*** Opening Data to process ***

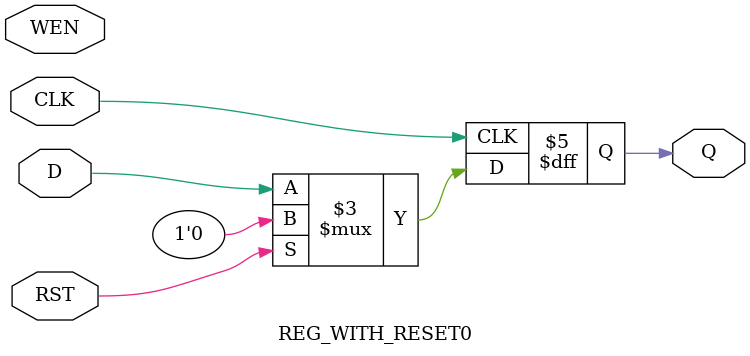
<source format=v>
module REG_WITH_RESET0 #(
  parameter WIDTH = 1
) (
  input wire             CLK,
  input wire             RST,
  input wire             WEN,
  input wire [WIDTH-1:0] D,
  output reg [WIDTH-1:0] Q
);

  always @(posedge CLK) begin
    if (RST) begin
      Q[WIDTH-1:0] <= {WIDTH{1'b0}};
    end
    else begin
      Q[WIDTH-1:0] <= D[WIDTH-1:0];
    end
  end

endmodule
</source>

*** Closing Data to process ***

Job item
Without the pictures, repeat the entries above line by line, from the first through the one that contains "always @(posedge CLK) begin", both ends included.

Completed exercise
<source format=v>
module REG_WITH_RESET0 #(
  parameter WIDTH = 1
) (
  input wire             CLK,
  input wire             RST,
  input wire             WEN,
  input wire [WIDTH-1:0] D,
  output reg [WIDTH-1:0] Q
);

  always @(posedge CLK) begin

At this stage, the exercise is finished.